We’re in an age where the old institutions are being eaten away from below. They look solid, undefeatable, until they suddenly collapse. The music industry has been fun to watch, the newspapers too. Who’s next?
There are many, many candidates. Here I just want to talk a bit more about Universities, which I think are currently in trouble, what with a higher education bubble, $99/month online universities with credentialing, free online video learning as championed by the Khan Academy, and now a free online AI course from the world’s best researchers via Stanford with some credentialling with 58,000 signups and counting.
Old economy industries are vertically integrated hierarchies rooted in high transaction costs, which tend to be geographically replicated (X many in each city).
One part of why they fall apart is that the cost of being hierarchical and vertical no longer pays, because all the separate pieces of value become able to stand on their own. Usually, there is one thing they do which provides all the revenue for the rest, and when that goes, the industry falls.
For the music industry, it was people buying cheap-to-produce media for high markup. Piracy was the scape goat, but iTunes really smashed them. For the newspapers, it was the demise of classified ads (most famously in the US this was replaced by Craigslist, who destroy a billion in newspaper revenue for every million they make).
For universities, it’s undergraduate degrees; these are about milking the middle class to pay for all the other things a uni does. We’d like to think it all goes on cutting edge research, and maybe some of it even does.
The other part of why they fall is when new solutions turn up that make geographic replication pointless. Examples include CD and DVD stores vs iTunes, local newspapers and their classified ads vs Craigslist/ebay/all the rest of the commercial ‘net, and bookstores vs Amazon et al.
For universities, geographical replication is standard, but all the new competing forms exist online. That competition is in two major camps: upstarts, and the top unis (Stanford, MIT, etc). What happens when geographical replication fails, is that the institutions with value propositions other than locality (eg: excellence, status, uniqueness) can dominate, but all the others fail. That’s what why MIT OCW works; accelerating the geographic replication decline pays for the survivors.
I’m interested here, though, in one of the de-integration aspects of this process, as they relate to universities. As far as I can see, unis provide students roughly these pieces of value:
- learning (largely replaceable with free online content / study guides)
- networking (replaceable online, in fact a lot of why nerds built the net in the first place)
- credentialing – this is still the hard one
Credentialing is the force behind the higher education bubble.
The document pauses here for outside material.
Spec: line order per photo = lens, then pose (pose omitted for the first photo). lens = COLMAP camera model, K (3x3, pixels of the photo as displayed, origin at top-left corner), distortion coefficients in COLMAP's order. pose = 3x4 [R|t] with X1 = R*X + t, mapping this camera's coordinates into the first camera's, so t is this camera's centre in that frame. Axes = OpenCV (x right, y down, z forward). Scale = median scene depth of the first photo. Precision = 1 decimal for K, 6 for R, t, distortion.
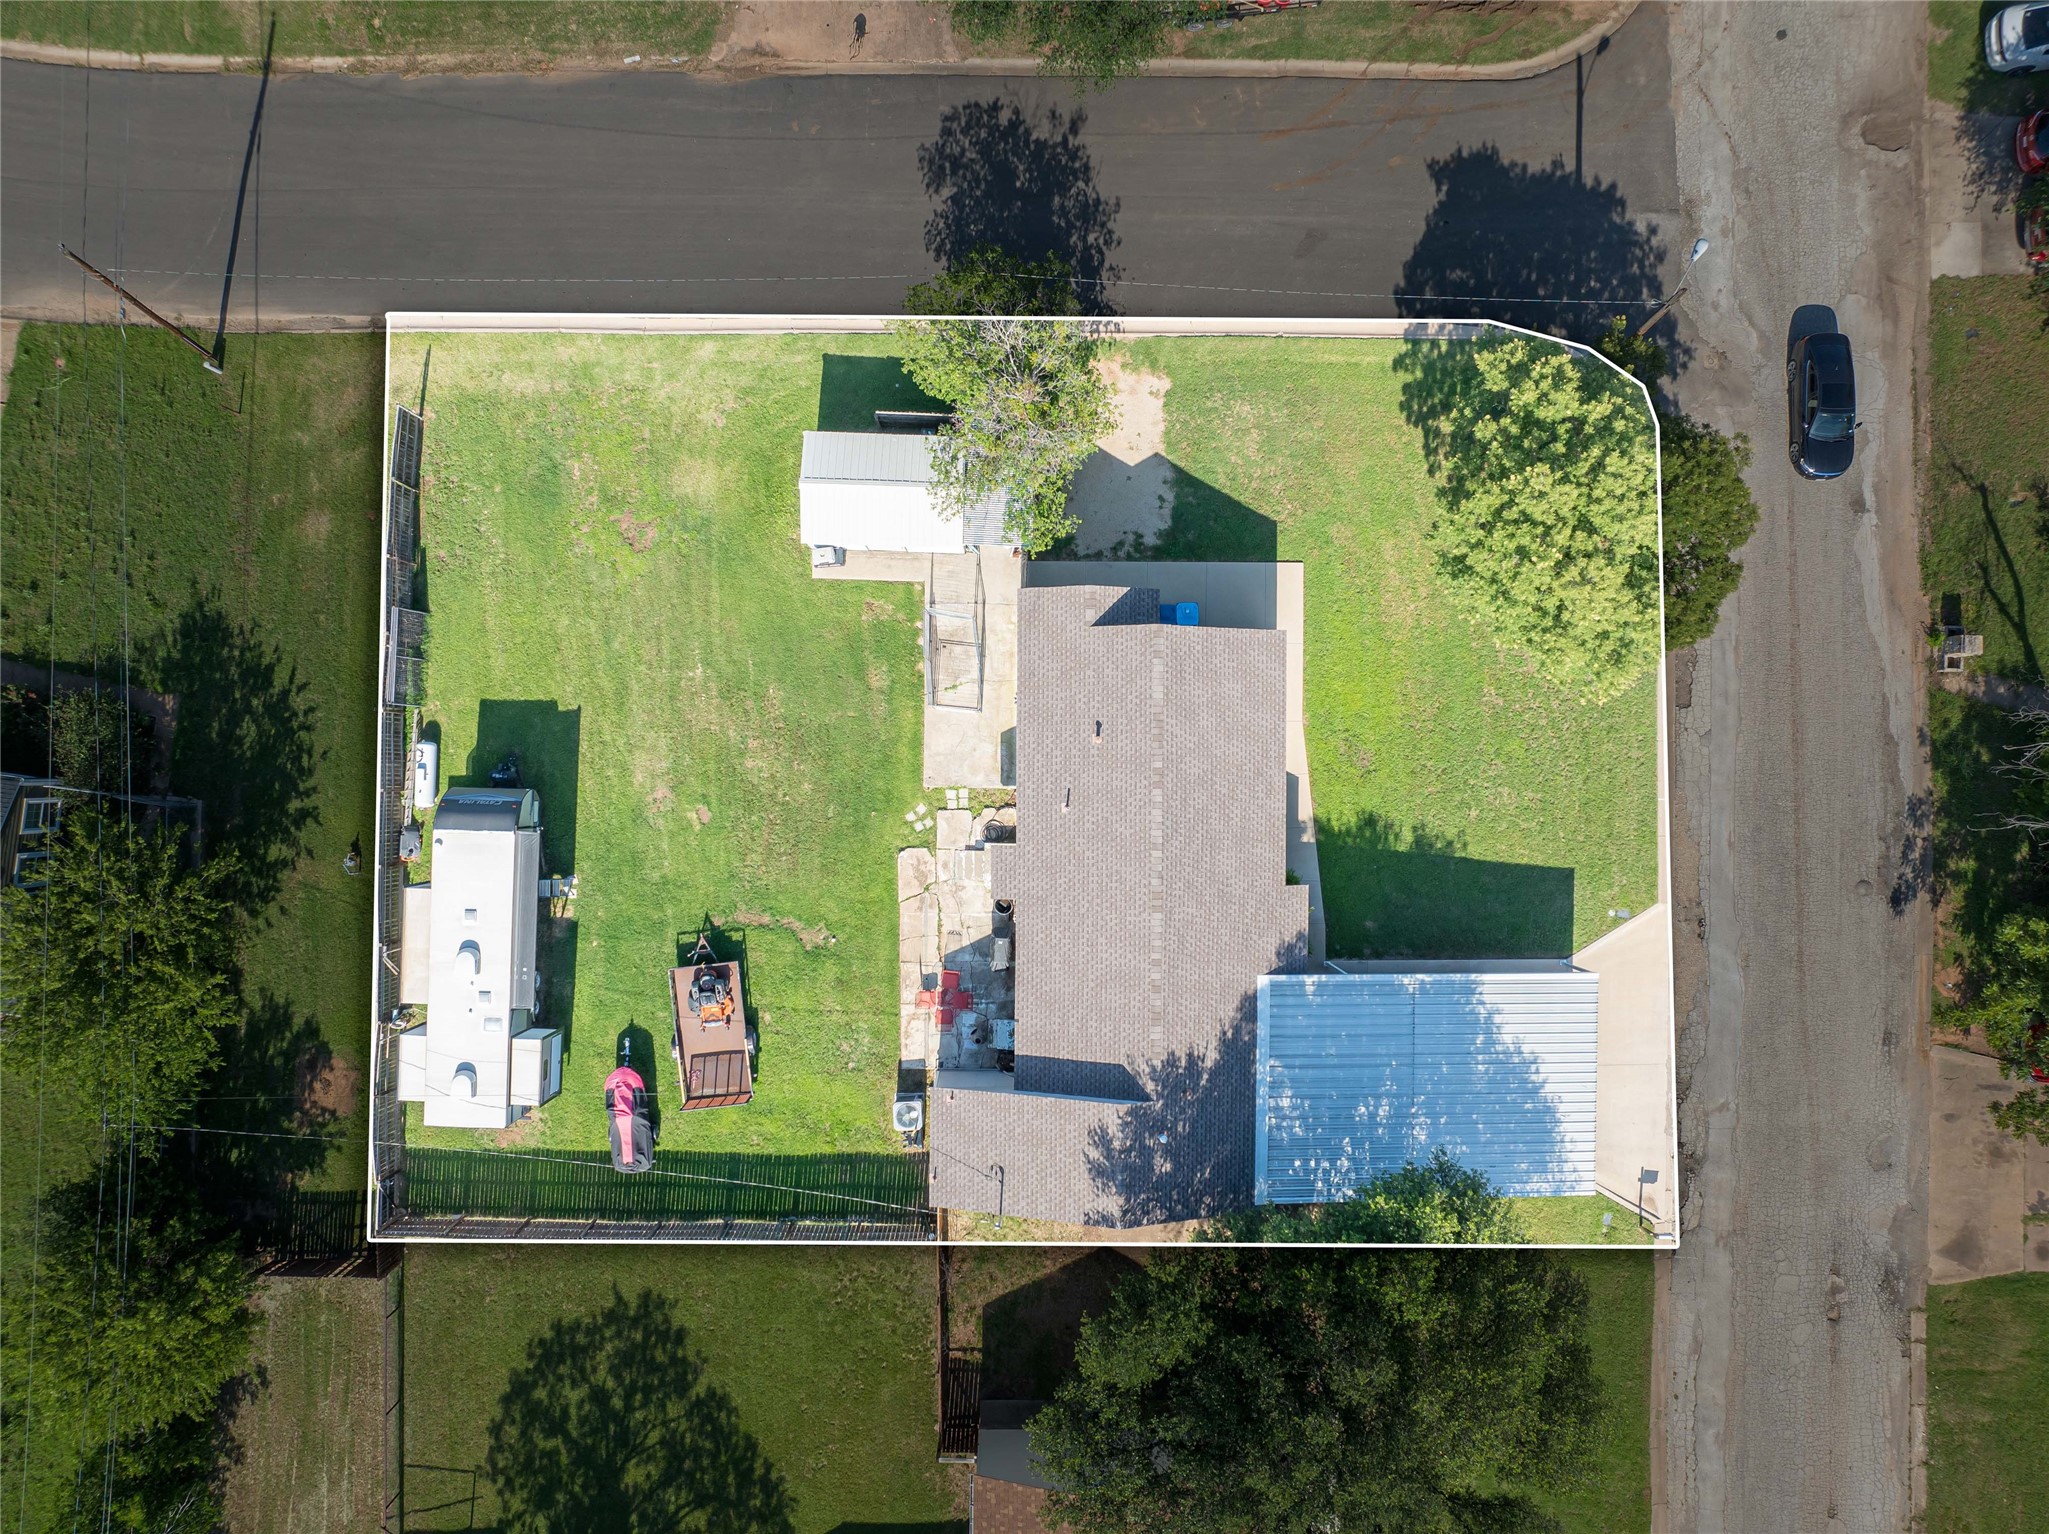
lens RADIAL K [[1423.3, 0, 1024.5], [0, 1423.3, 767.0], [0, 0, 1]] dist [-0.030909, 0.000090]
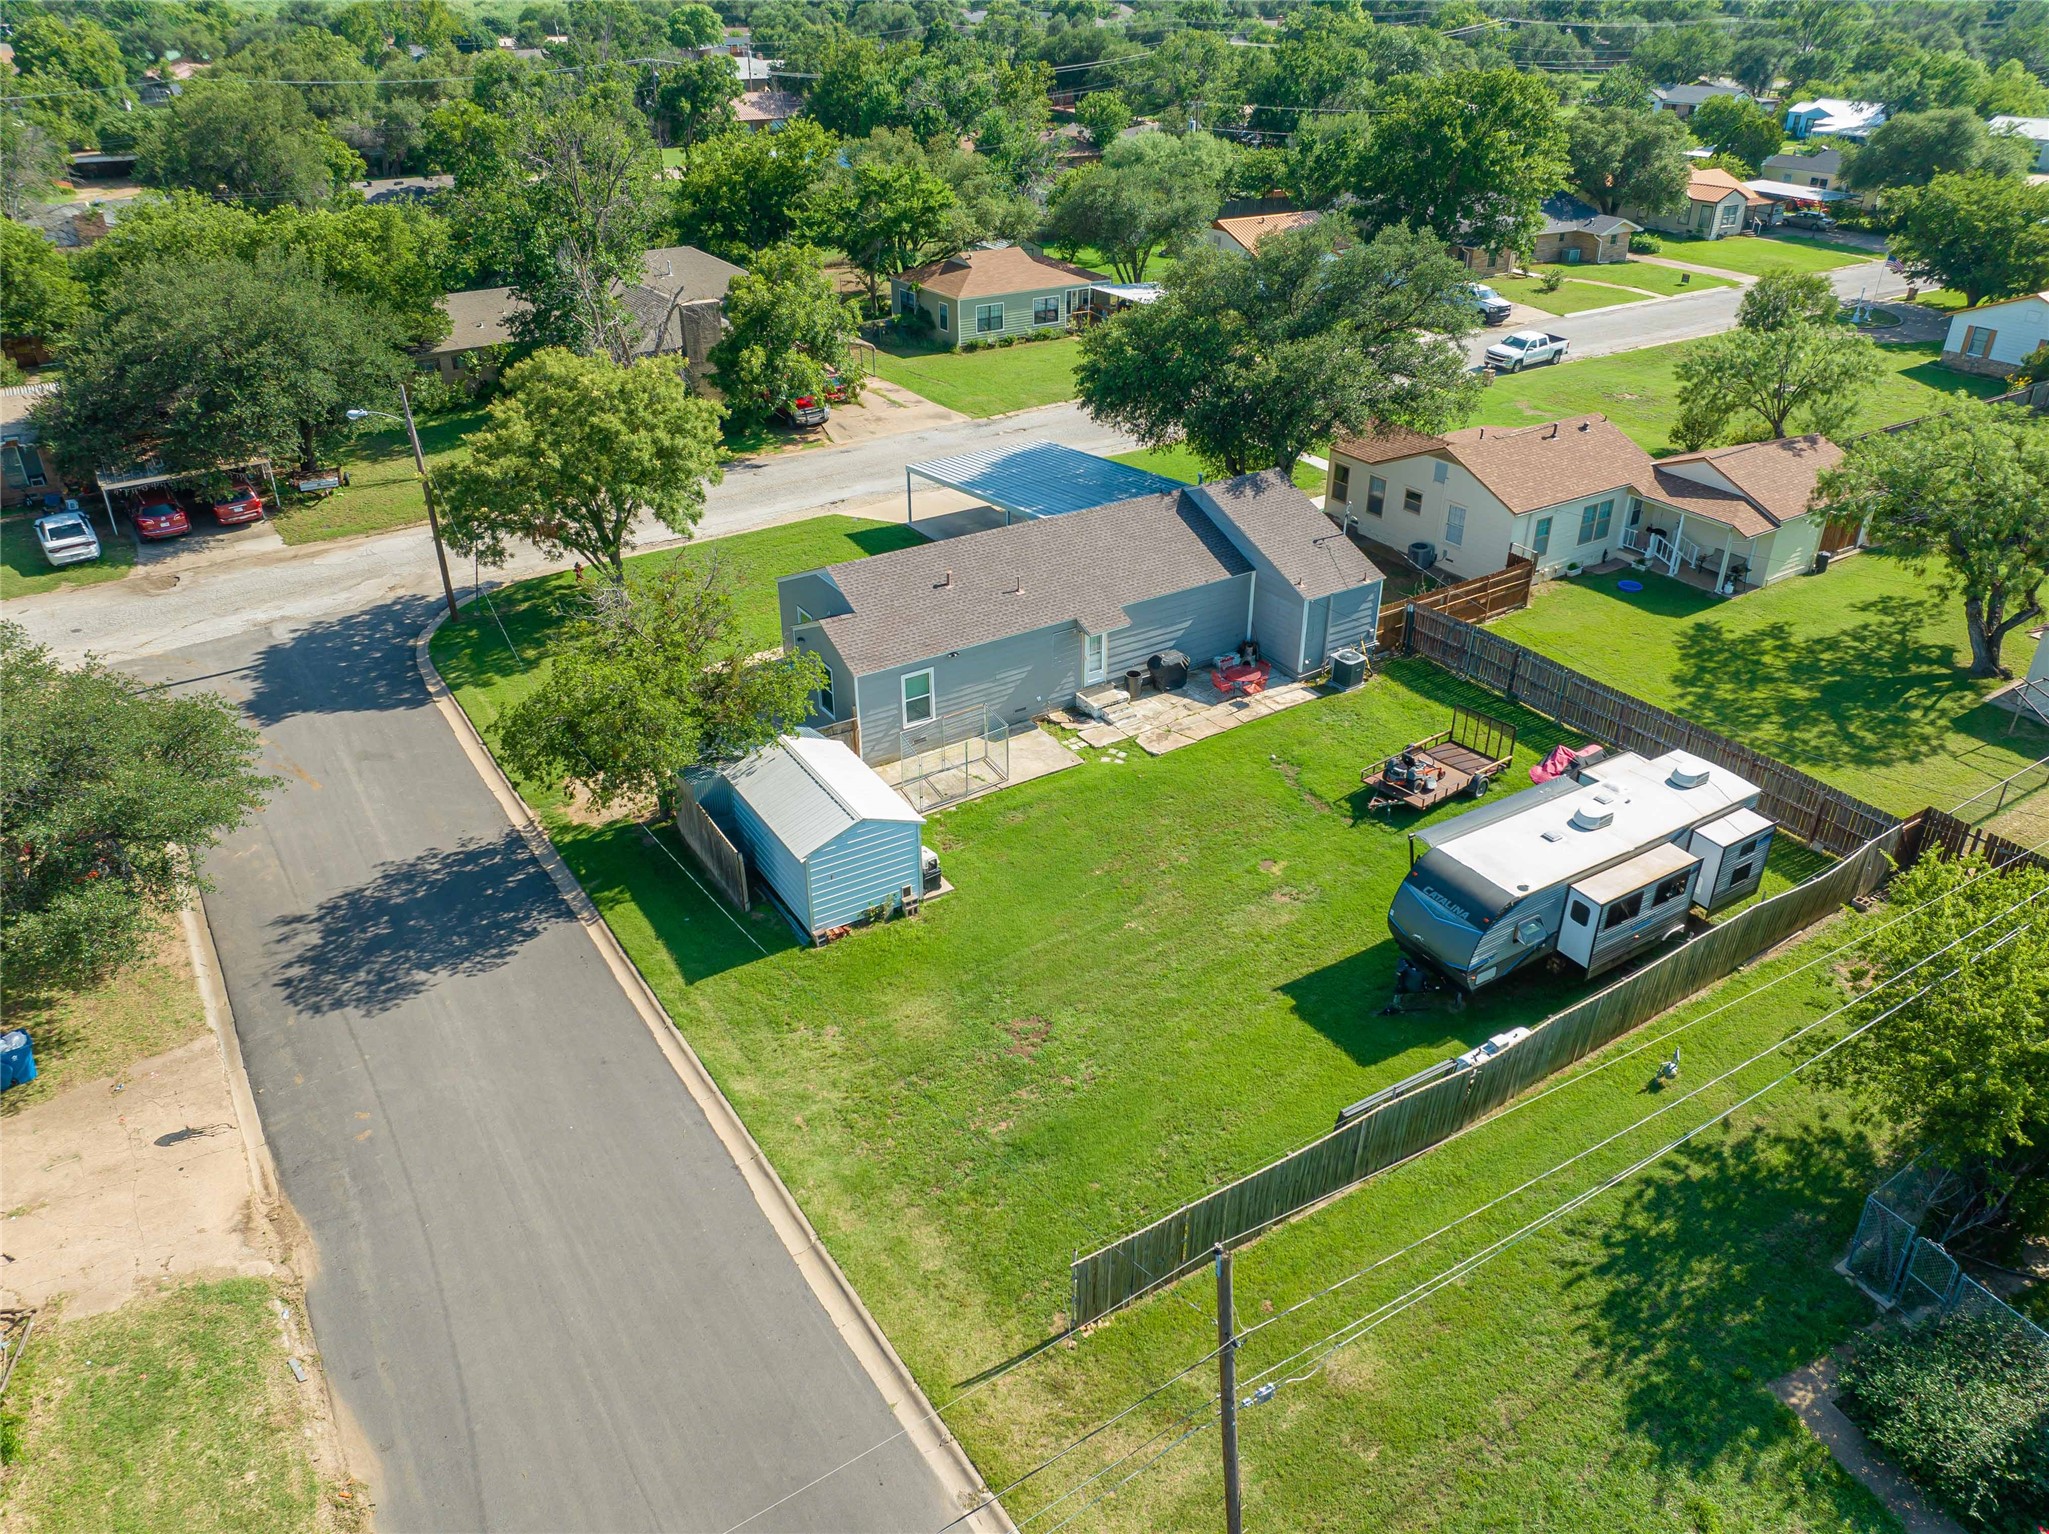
lens RADIAL K [[1423.3, 0, 1024.5], [0, 1423.3, 767.0], [0, 0, 1]] dist [-0.030909, 0.000090]
pose [[-0.553110, -0.415294, 0.722219, -0.721872], [0.833107, -0.274572, 0.480148, -0.466335], [-0.001102, 0.867261, 0.497853, 0.538491]]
People pay more and more to get that piece of paper. It’s an unjustifiable, unproductive, exploitative money pump. If you could route around that, you’d blow this industry to pieces.
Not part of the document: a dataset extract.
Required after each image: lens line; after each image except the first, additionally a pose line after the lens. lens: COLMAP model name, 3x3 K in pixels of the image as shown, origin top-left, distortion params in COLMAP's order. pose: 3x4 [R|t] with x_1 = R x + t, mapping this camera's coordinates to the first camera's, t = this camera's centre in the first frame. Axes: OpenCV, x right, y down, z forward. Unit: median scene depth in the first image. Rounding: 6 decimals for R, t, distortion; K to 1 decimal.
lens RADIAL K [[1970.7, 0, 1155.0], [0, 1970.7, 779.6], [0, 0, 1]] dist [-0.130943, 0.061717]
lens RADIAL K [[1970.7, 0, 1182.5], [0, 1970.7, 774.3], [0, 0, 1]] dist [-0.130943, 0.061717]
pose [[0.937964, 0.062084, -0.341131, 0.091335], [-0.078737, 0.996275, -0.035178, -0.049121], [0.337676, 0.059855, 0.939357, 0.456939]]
Now one way to split credentialing off from the rest of the concerns of “education” is to provide something like “recognition for prior learning”. All kinds of institutions, like TAFE in Australia, or like lots of little accreditation bodies, dabble in this already. But, it’s tough; you have to test people rigorously to figure out if they deserve a credential or not, and you can easily make mistakes. That’s why we prefer the Unis, because we know the person had to more or less sit through X many years of study, so there’s some minimal learning assumable even if everything else fails.
But I’m wondering, can we crowdsource credentialing?
Take a social network, or even better a professional network like LinkedIn. Let people just add “qualifications” they have (“skills”? Is there a more appropriate word?). Then, crucially, get others to rate them.
To make this work, you need some kind of credibility rating for the raters. Credibility should be domain specific, and also person specific:
- if the rater is an expert in field X, they have higher credibility in field X
- if the rater has worked closely with person Y, they have higher credibility with respect to rating person Y
But also, a rater should have a general credibility factor – do their ratings match reality, or are they bullshitters? Maybe higher for more ratings, lower for ratings outside area of expertise, modified by how much their ratings match other people’s ratings in the context, maybe lowered for complaints registered about them.
How do we know you’ve worked closely with someone? It’s on the resume. Hard to game this without it being very visible. How do we know you’re an expert in X? Because of your highly rated “skills” in X, calculated as above. And so the loop closes.
The resulting skills above aren’t really credentials per se; they’re a little fuzzier than that. However, we don’t *actually* want credentials. We want a way to pick the best person for the job from a crowd, or determine whether a given person is capable of some given thing. This approach potentially works better than credentials.
That’s all I’ve got for now. I’d love to hear more thoughts on this.
(Massive credit to my darling wife; this emerged from a Saturday morning coffee conversation.)